__WORK REQUIRED__
Your task is to repeat the lines below exactly, excluding any pictures they contain.

__Transcribed page contents__
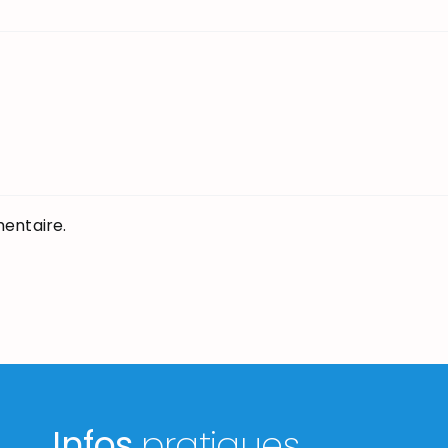
entaire.
Infos
pratiques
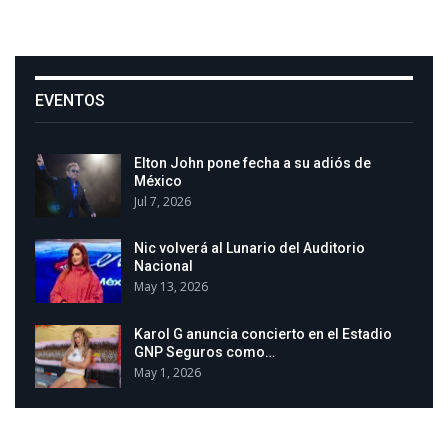
EVENTOS
Elton John pone fecha a su adiós de
México
Jul 7, 2026
Nic volverá al Lunario del Auditorio
Nacional
May 13, 2026
Karol G anuncia concierto en el Estadio
GNP Seguros como…
May 1, 2026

__ANSWER BOX__
entaire.
Infos
pratiques
EVENTOS
Elton John pone fecha a su adiós de
México
Jul 7, 2026
Nic volverá al Lunario del Auditorio
Nacional
May 13, 2026
Karol G anuncia concierto en el Estadio
GNP Seguros como…
May 1, 2026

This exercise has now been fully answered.